Kebutuhan oksigen yang meningkat selama pandemi virus Corona atau COVID-19 membuat harganya melambung tinggi dalam beberapa waktu terakhir. Namun sebuah komunitas di Sukoharjo, Jawa Tengah, justru melayani pengisian oksigen dengan bayar secara sukarela.

Mereka adalah komunitas Sumringah yang bermarkas di Jalan Solo-Sukoharjo, Kaliwingko, Grogol, Sukoharjo. Kelompok yang beranggotakan 15 orang ini sudah lama aktif di bidang sosial.

Ketua Sumringah, Fakhry Tiwu Lindung, mengatakan komunitasnya biasa berbagi makanan untuk pondok pesantren, masjid dan kaum duafa. Sedangkan layanan pengisian oksigen ini baru dilakukan sekitar dua pekan lalu.

"Selama PPKM kita juga membagikan makanan di jalan. Karena melihat banyak masyarakat kesulitan mencari oksigen, kita niatkan untuk membantu," kata Fakhry saat dijumpai di markas Sumringah, Rabu (28/7/2021).

Layanan oksigen bayar seikhlasnya ini dibuka sebelum pukul 09.00 WIB. Tabung yang terkumpul kemudian dibawa ke tempat pengisian oksigen yang merupakan mitra mereka. Tabung oksigen bisa kembali diambil pukul 13.00 WIB.

"Kita hanya melayani untuk tabung ukuran kecil 1 meter kubik. Kalau yang besar kita hanya melayani untuk darurat saja, untuk pasien yang saturasi oksigennya sudah 60 ke bawah," ujar dia.

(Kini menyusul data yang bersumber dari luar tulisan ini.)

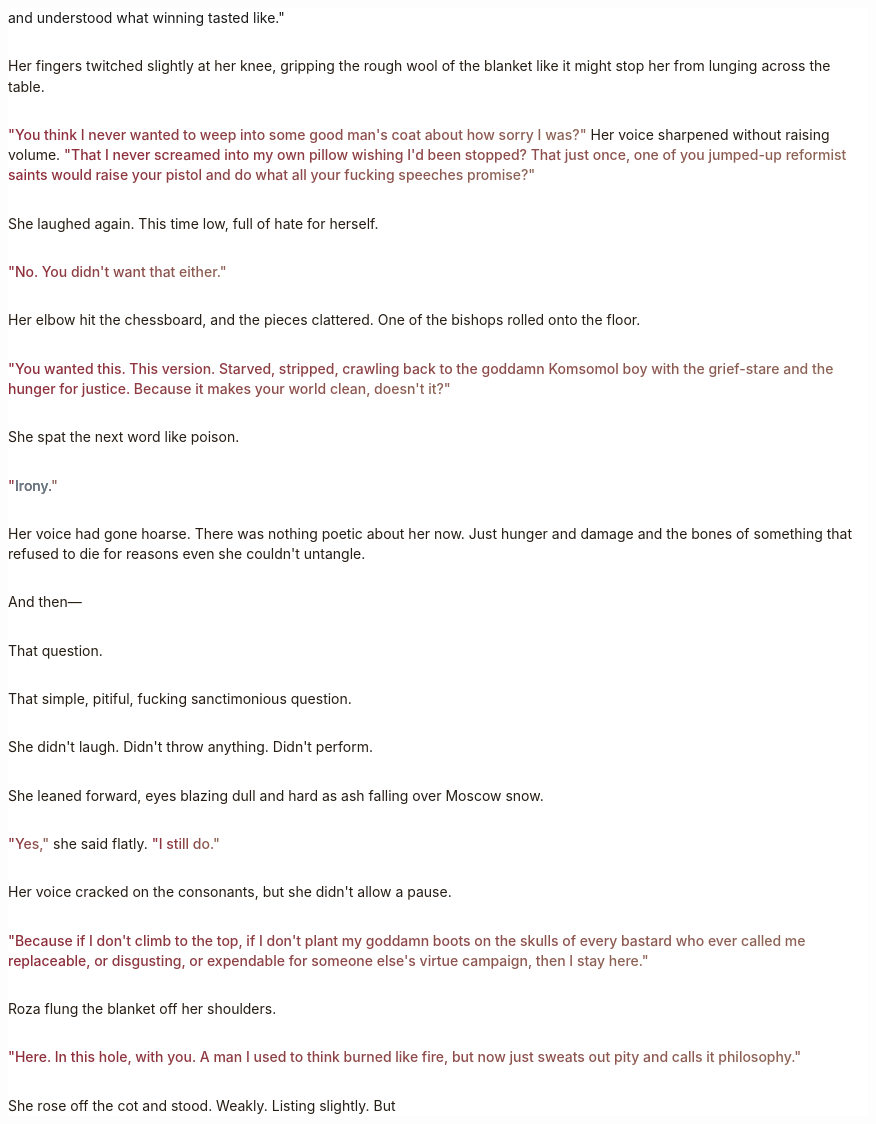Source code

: and understood what winning tasted like."</span></p><p></p><p style="line-height:2;margin:2rem 0;font-size:13.8px;letter-spacing:-0.8px"></p><p><span style="color: #261D14;">Her fingers twitched slightly at her knee, gripping the rough wool of the blanket like it might stop her from lunging across the table.</span></p><p></p><p style="line-height:2;margin:2rem 0;font-size:13.8px;letter-spacing:-0.8px"></p><p><span style="font-weight:500;background:linear-gradient(to right,#8E2C3A,#8C6456);background-clip:text;color:transparent;box-decoration-break:clone;">"You think I never wanted to weep into some good man's coat about how sorry I was?"</span><span style="color: #261D14;">&nbsp;Her voice sharpened without raising volume.&nbsp;</span><span style="font-weight:500;background:linear-gradient(to right,#8E2C3A,#8C6456);background-clip:text;color:transparent;box-decoration-break:clone;">"That I never screamed into my own pillow wishing I'd been stopped? That just once, one of you jumped-up reformist saints would raise your pistol and do what all your fucking speeches promise?"</span></p><p></p><p style="line-height:2;margin:2rem 0;font-size:13.8px;letter-spacing:-0.8px"></p><p><span style="color: #261D14;">She laughed again. This time low, full of hate for herself.</span></p><p></p><p style="line-height:2;margin:2rem 0;font-size:13.8px;letter-spacing:-0.8px"></p><p><span style="font-weight:500;background:linear-gradient(to right,#8E2C3A,#8C6456);background-clip:text;color:transparent;box-decoration-break:clone;">"No. You didn't want that either."</span></p><p></p><p style="line-height:2;margin:2rem 0;font-size:13.8px;letter-spacing:-0.8px"></p><p><span style="color: #261D14;">Her elbow hit the chessboard, and the pieces clattered. One of the bishops rolled onto the floor.</span></p><p></p><p style="line-height:2;margin:2rem 0;font-size:13.8px;letter-spacing:-0.8px"></p><p><span style="font-weight:500;background:linear-gradient(to right,#8E2C3A,#8C6456);background-clip:text;color:transparent;box-decoration-break:clone;">"You wanted this. This version. Starved, stripped, crawling back to the goddamn Komsomol boy with the grief-stare and the hunger for justice. Because it makes your world clean, doesn't it?"</span></p><p></p><p style="line-height:2;margin:2rem 0;font-size:13.8px;letter-spacing:-0.8px"></p><p><span style="color: #261D14;">She spat the next word like poison.</span></p><p></p><p style="line-height:2;margin:2rem 0;font-size:13.8px;letter-spacing:-0.8px"></p><p><span style="font-weight:500;background:linear-gradient(to right,#8E2C3A,#8C6456);background-clip:text;color:transparent;box-decoration-break:clone;">"<span style="color: #607D8B;">Irony.</span>"</span></p><p></p><p style="line-height:2;margin:2rem 0;font-size:13.8px;letter-spacing:-0.8px"></p><p><span style="color: #261D14;">Her voice had gone hoarse. There was nothing poetic about her now. Just hunger and damage and the bones of something that refused to die for reasons even she couldn't untangle.</span></p><p></p><p style="line-height:2;margin:2rem 0;font-size:13.8px;letter-spacing:-0.8px"></p><p><span style="color: #261D14;">And then—</span></p><p></p><p style="line-height:2;margin:2rem 0;font-size:13.8px;letter-spacing:-0.8px"></p><p><span style="color: #261D14;">That question.</span></p><p></p><p style="line-height:2;margin:2rem 0;font-size:13.8px;letter-spacing:-0.8px"></p><p><span style="color: #261D14;">That simple, pitiful, fucking sanctimonious question.</span></p><p></p><p style="line-height:2;margin:2rem 0;font-size:13.8px;letter-spacing:-0.8px"></p><p><span style="color: #261D14;">She didn't laugh. Didn't throw anything. Didn't perform.</span></p><p></p><p style="line-height:2;margin:2rem 0;font-size:13.8px;letter-spacing:-0.8px"></p><p><span style="color: #261D14;">She leaned forward, eyes blazing dull and hard as ash falling over Moscow snow.</span></p><p></p><p style="line-height:2;margin:2rem 0;font-size:13.8px;letter-spacing:-0.8px"></p><p><span style="font-weight:500;background:linear-gradient(to right,#8E2C3A,#8C6456);background-clip:text;color:transparent;box-decoration-break:clone;">"Yes,"</span><span style="color: #261D14;">&nbsp;she said flatly.&nbsp;</span><span style="font-weight:500;background:linear-gradient(to right,#8E2C3A,#8C6456);background-clip:text;color:transparent;box-decoration-break:clone;">"I still do."</span></p><p></p><p style="line-height:2;margin:2rem 0;font-size:13.8px;letter-spacing:-0.8px"></p><p><span style="color: #261D14;">Her voice cracked on the consonants, but she didn't allow a pause.</span></p><p></p><p style="line-height:2;margin:2rem 0;font-size:13.8px;letter-spacing:-0.8px"></p><p><span style="font-weight:500;background:linear-gradient(to right,#8E2C3A,#8C6456);background-clip:text;color:transparent;box-decoration-break:clone;">"Because if I don't climb to the top, if I don't plant my goddamn boots on the skulls of every bastard who ever called me replaceable, or disgusting, or expendable for someone else's virtue campaign, then I stay here."</span></p><p></p><p style="line-height:2;margin:2rem 0;font-size:13.8px;letter-spacing:-0.8px"></p><p><span style="color: #261D14;">Roza flung the blanket off her shoulders.</span></p><p></p><p style="line-height:2;margin:2rem 0;font-size:13.8px;letter-spacing:-0.8px"></p><p><span style="font-weight:500;background:linear-gradient(to right,#8E2C3A,#8C6456);background-clip:text;color:transparent;box-decoration-break:clone;">"Here. In this hole, with you. A man I used to think burned like fire, but now just sweats out pity and calls it philosophy."</span></p><p></p><p style="line-height:2;margin:2rem 0;font-size:13.8px;letter-spacing:-0.8px"></p><p><span style="color: #261D14;">She rose off the cot and stood. Weakly. Listing slightly. But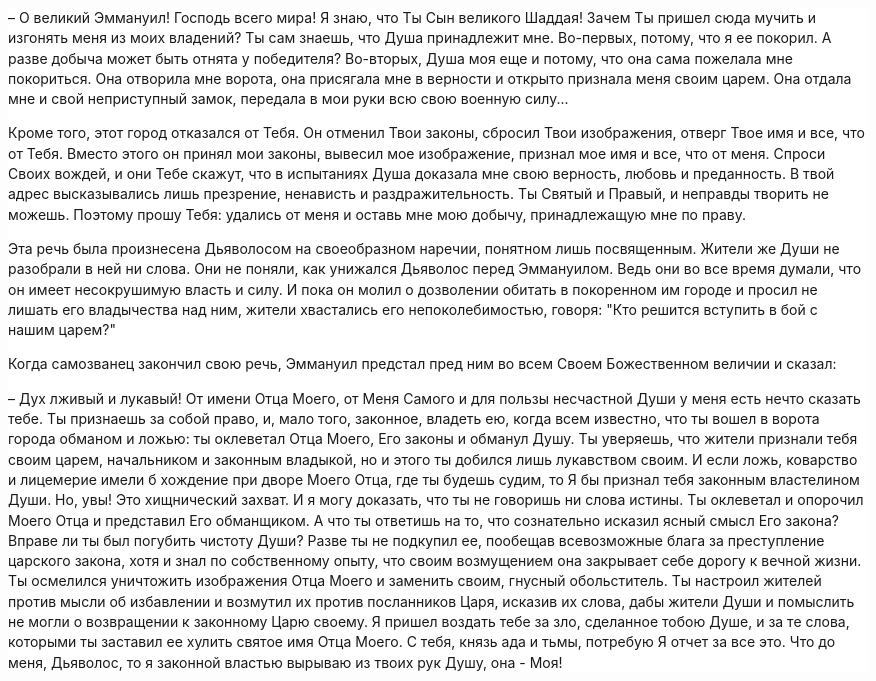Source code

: – О великий Эммануил! Господь всего мира! Я знаю, что Ты Сын великого
Шаддая! Зачем Ты пришел сюда мучить и изгонять меня из моих владений? Ты
сам знаешь, что Душа принадлежит мне. Во-первых, потому, что я ее
покорил. А разве добыча может быть отнята у победителя? Во-вторых, Душа
моя еще и потому, что она сама пожелала мне покориться. Она отворила мне
ворота, она присягала мне в верности и открыто признала меня своим
царем. Она отдала мне и свой неприступный замок, передала в мои руки всю
свою военную силу...

Кроме того, этот город отказался от Тебя. Он отменил Твои законы,
сбросил Твои изображения, отверг Твое имя и все, что от Тебя. Вместо
этого он принял мои законы, вывесил мое изображение, признал мое имя и
все, что от меня. Спроси Своих вождей, и они Тебе скажут, что в
испытаниях Душа доказала мне свою верность, любовь и преданность. В твой
адрес высказывались лишь презрение, ненависть и раздражительность. Ты
Святый и Правый, и неправды творить не можешь. Поэтому прошу Тебя:
удались от меня и оставь мне мою добычу, принадлежащую мне по праву.

Эта речь была произнесена Дьяволосом на своеобразном наречии, понятном
лишь посвященным. Жители же Души не разобрали в ней ни слова. Они не
поняли, как унижался Дьяволос перед Эммануилом. Ведь они во все время
думали, что он имеет несокрушимую власть и силу. И пока он молил о
дозволении обитать в покоренном им городе и просил не лишать его
владычества над ним, жители хвастались его непоколебимостью, говоря:
"Кто решится вступить в бой с нашим царем?"

Когда самозванец закончил свою речь, Эммануил предстал пред ним во всем
Своем Божественном величии и сказал:

– Дух лживый и лукавый! От имени Отца Моего, от Меня Самого и для пользы
несчастной Души у меня есть нечто сказать тебе. Ты признаешь за собой
право, и, мало того, законное, владеть ею, когда всем известно, что ты
вошел в ворота города обманом и ложью: ты оклеветал Отца Моего, Его
законы и обманул Душу. Ты уверяешь, что жители признали тебя своим
царем, начальником и законным владыкой, но и этого ты добился лишь
лукавством своим. И если ложь, коварство и лицемерие имели б хождение
при дворе Моего Отца, где ты будешь судим, то Я бы признал тебя законным
властелином Души. Но, увы! Это хищнический захват. И я могу доказать,
что ты не говоришь ни слова истины. Ты оклеветал и опорочил Моего Отца и
представил Его обманщиком. А что ты ответишь на то, что сознательно
исказил ясный смысл Его закона? Вправе ли ты был погубить чистоту Души?
Разве ты не подкупил ее, пообещав всевозможные блага за преступление
царского закона, хотя и знал по собственному опыту, что своим
возмущением она закрывает себе дорогу к вечной жизни. Ты осмелился
уничтожить изображения Отца Моего и заменить своим, гнусный
обольститель. Ты настроил жителей против мысли об избавлении и возмутил
их против посланников Царя, исказив их слова, дабы жители Души и
помыслить не могли о возвращении к законному Царю своему. Я пришел
воздать тебе за зло, сделанное тобою Душе, и за те слова, которыми ты
заставил ее хулить святое имя Отца Моего. С тебя, князь ада и тьмы,
потребую Я отчет за все это. Что до меня, Дьяволос, то я законной
властью вырываю из твоих рук Душу, она - Моя!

Untuk diketahui, harga normal isi ulang tabung oksigen 1 meter kubik yakni kisaran Rp 30 ribu, tetapi kini bisa melambung sampai lima kali lipat. Namun Fakhry mengaku tidak pernah menghitung jumlah uang yang terkumpul dari pengisian oksigen.

"Setiap hari kita batasi 50-60 tabung saja. Silakan bayar masukkan ke kaleng. Kita nggak pernah menghitung dapatnya berapa. Ini nanti kita putar lagi untuk isi ulang tabung," kata Fakhry.

Dia mengatakan akan terus membuka layanan ini selama kondisi penjualan oksigen belum normal. Dia juga berharap agar pandemi COVID-19 bisa segera berlalu.